-- Study material follows --
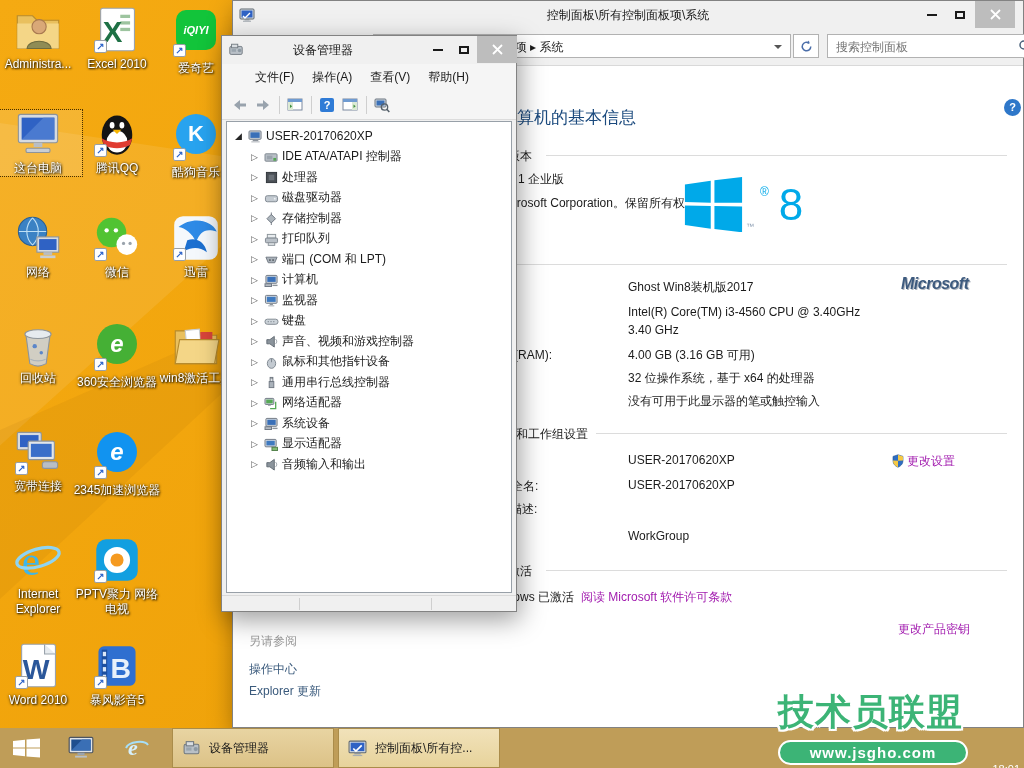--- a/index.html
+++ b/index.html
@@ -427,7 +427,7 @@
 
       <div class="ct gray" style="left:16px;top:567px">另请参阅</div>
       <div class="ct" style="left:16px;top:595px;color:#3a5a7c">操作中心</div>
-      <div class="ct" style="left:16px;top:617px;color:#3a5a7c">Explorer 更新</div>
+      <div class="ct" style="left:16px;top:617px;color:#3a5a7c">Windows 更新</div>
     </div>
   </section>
-- Study material concluded --
Exercise details. All lines from the line containing "-427,7 +427,7 @@" through the last line of the data are to be repeated exactly; no other line belongs in the answer.

Output of the exercise.
@@ -427,7 +427,7 @@
 
       <div class="ct gray" style="left:16px;top:567px">另请参阅</div>
       <div class="ct" style="left:16px;top:595px;color:#3a5a7c">操作中心</div>
-      <div class="ct" style="left:16px;top:617px;color:#3a5a7c">Explorer 更新</div>
+      <div class="ct" style="left:16px;top:617px;color:#3a5a7c">Windows 更新</div>
     </div>
   </section>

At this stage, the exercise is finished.